Study material Block Start

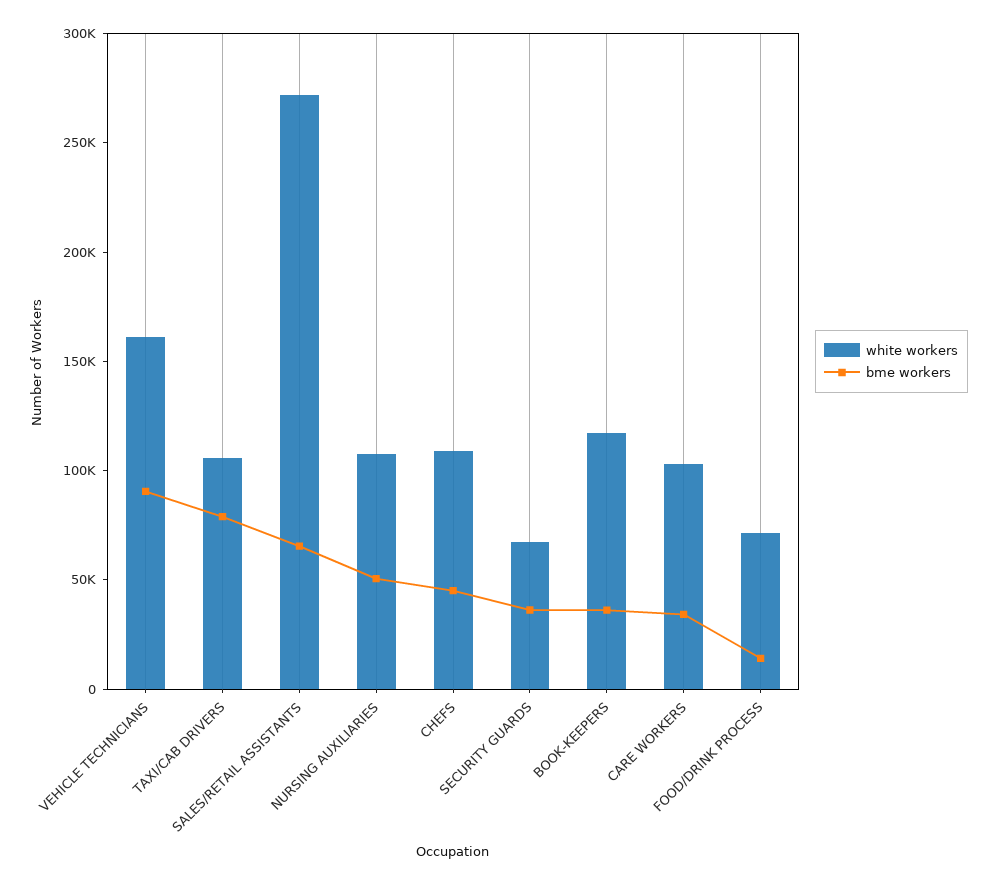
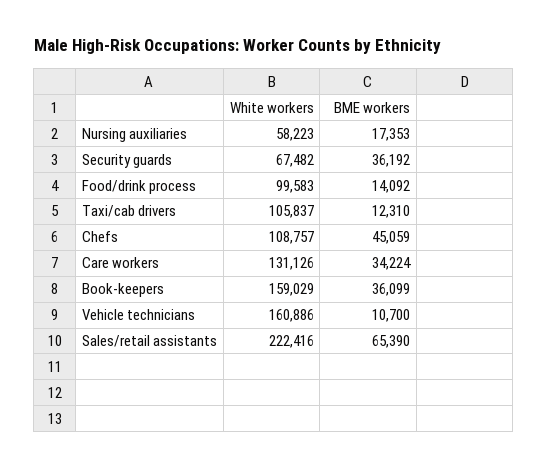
bme workers, VEHICLE TECHNICIANS: 90000 -> 10700
bme workers, TAXI/CAB DRIVERS: 80000 -> 12310
white workers, SALES/RETAIL ASSISTANTS: 270000 -> 222416
white workers, NURSING AUXILIARIES: 110000 -> 58223
bme workers, NURSING AUXILIARIES: 50000 -> 17353
white workers, BOOK-KEEPERS: 120000 -> 159029
white workers, CARE WORKERS: 100000 -> 131126
white workers, FOOD/DRINK PROCESS: 70000 -> 99583

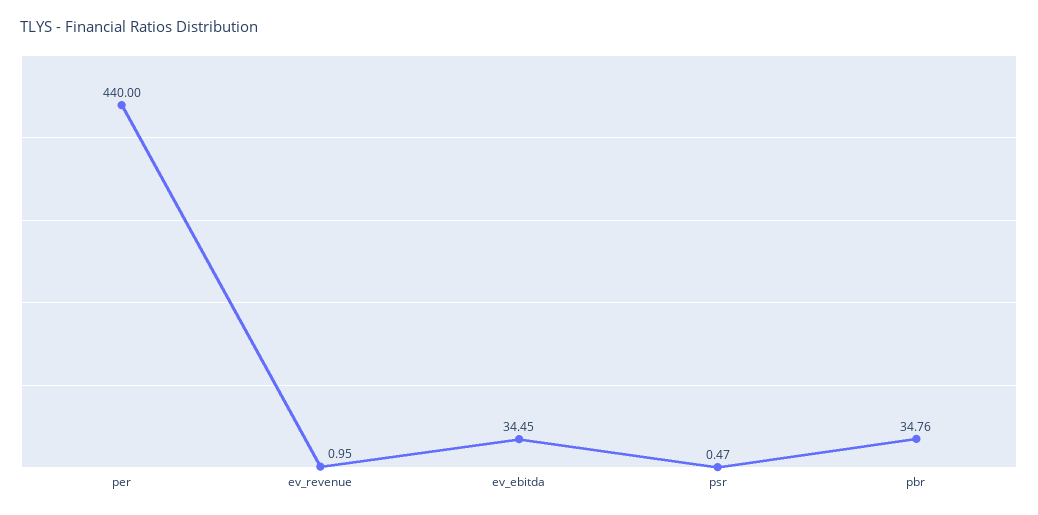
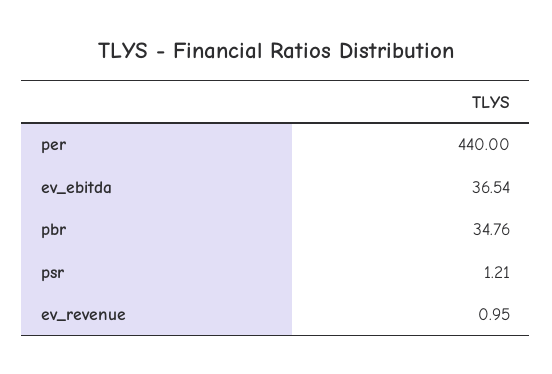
ev_ebitda: 34.45 -> 36.54
psr: 0.47 -> 1.21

Study material Block End

**Exercise prompt:**
Your answer must be the lines from the one containing "white workers, NURSING" through the last line of the records, both included, written out exactly and without pictures.

**Solution:**
white workers, NURSING AUXILIARIES: 110000 -> 58223
bme workers, NURSING AUXILIARIES: 50000 -> 17353
white workers, BOOK-KEEPERS: 120000 -> 159029
white workers, CARE WORKERS: 100000 -> 131126
white workers, FOOD/DRINK PROCESS: 70000 -> 99583

ev_ebitda: 34.45 -> 36.54
psr: 0.47 -> 1.21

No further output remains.